At step 120 of the method, the distributed data system receives a query from an authorized user. To protect the identity and privacy of the authorized user, the query is digitally signed and encrypted. According to an embodiment, the encrypted query is digitally signed by the query entity using a Camenisch-Lysyanskaya signature (CLS) digital signature method, although other digital signature methods are possible. According to an embodiment, the encrypted query is encrypted using a cryptographic authentication method.
According to an embodiment, the Camenisch-Lysyanskaya signature (CLS) digital signature method is leveraged for secure digital signature. The CLS method is described, for example, in “Signature schemes and anonymous credentials from bilinear maps,” Camenisch and Lysyanskaya, Advances in Cryptology Vol. 3152:56-72 (Springer Verlag, 2004). According to an embodiment, the cryptographic authentication method is a zero-knowledge Succinct Non-interactive Arguments of Knowledge (zk-SNARK) method, which is a cryptographic proof technique for establishing knowledge or ownership in a manner that preserves confidentiality while minimizing the amount of bandwidth used for communication. With zk-SNARKs, parties that have access to a proving key can produces cryptographic proofs that parties owning the verifying key can verify. As an alternative, a zero-knowledge Scalable Transparent ARguments of Knowledge (zk-STARK) method can similarly be utilized.
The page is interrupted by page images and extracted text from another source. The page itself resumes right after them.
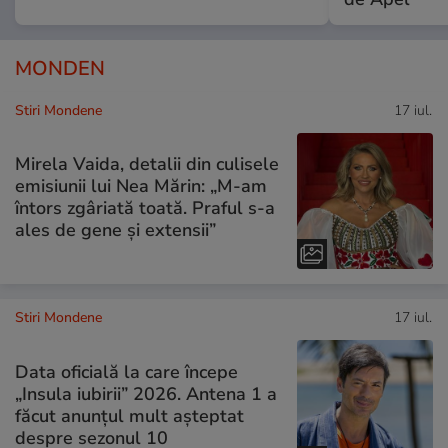
MONDEN
Stiri Mondene
17 iul.
Mirela Vaida, detalii din culisele
emisiunii lui Nea Mărin: „M-am
întors zgâriată toată. Praful s-a
ales de gene și extensii”
Stiri Mondene
17 iul.
Data oficială la care începe
„Insula iubirii” 2026. Antena 1 a
făcut anunțul mult așteptat
despre sezonul 10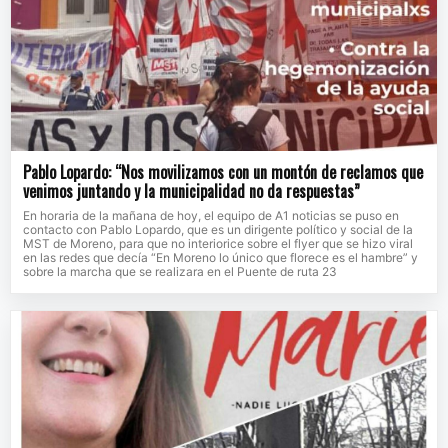
Pablo Lopardo: “Nos movilizamos con un montón de reclamos que
venimos juntando y la municipalidad no da respuestas”
En horaria de la mañana de hoy, el equipo de A1 noticias se puso en
contacto con Pablo Lopardo, que es un dirigente político y social de la
MST de Moreno, para que no interiorice sobre el flyer que se hizo viral
en las redes que decía “En Moreno lo único que florece es el hambre” y
sobre la marcha que se realizara en el Puente de ruta 23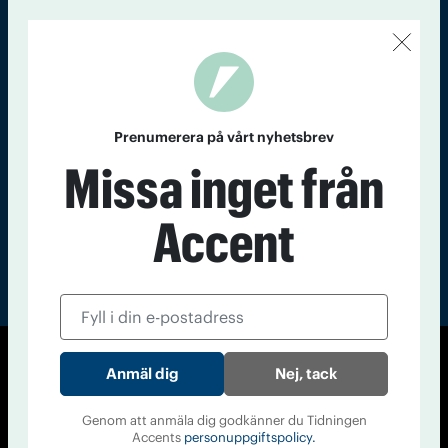
Kontakt
Om Tidningen
Tidningsarkiv
In English
Läs tidigare
nummer av
Prenumerera på vårt nyhetsbrev
Accent
Missa inget från
Accent
Nej, tack
© Tidningen Accent 2026
Cookiepolicy
Personuppgiftspolicy
Genom att anmäla dig godkänner du Tidningen
Accents
personuppgiftspolicy.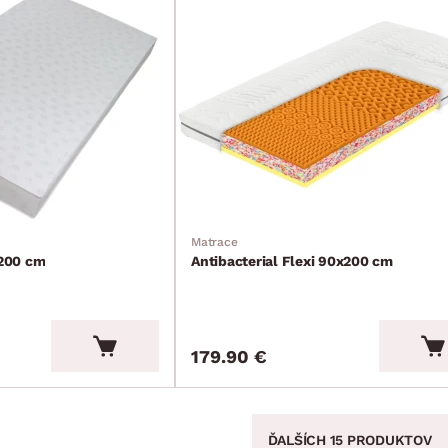
Matrace
200 cm
Antibacterial Flexi 90x200 cm
179.90 €
ĎALŠÍCH 15 PRODUKTOV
According to an embodiment, the method anonymizes both research identities and logged queries, thereby limiting each participant in the system to the minimum amount of information they need access to enable the functioning of the system. Referring to
Referring to
According to an embodiment, the data system enables the following: (i) the authorized researcher/entity signs the query using the CLS signature method for a private key x, with the corresponding public key R included with the query, and the researcher/entity encrypts their unique id (UUID) and a timestamp (Ti) with Y, which is the public key of the rule enforcing party. Also, the data system enables the following: (ii) the authorized researcher/entity includes a zk-SNARK (or zk-STARK) proof that the encryption is a correct encryption, and the authorized researcher/entity signs at minimum the public key R and the encryption with an anonymizing signature scheme such as a ring signature.
This digital signature and encryption process enables the researcher/entity to hide their identity. The method also allows the data system that processed that query to de-identify, in an integrity preserving manner, some parts of that query. For example, the data system may believe or understand or suspect that the query is possibly exposing through inference sensitive information of the data. Notably, the data system is not primarily concerned about what can be revealed by a single query—as note the responses are not logged—but is primarily concerned with sequences of queries, as certain patterns may reveal to a knowledgeable reader various personally-identifiable information the database. Indeed, continuation implies positive responses to prior requests.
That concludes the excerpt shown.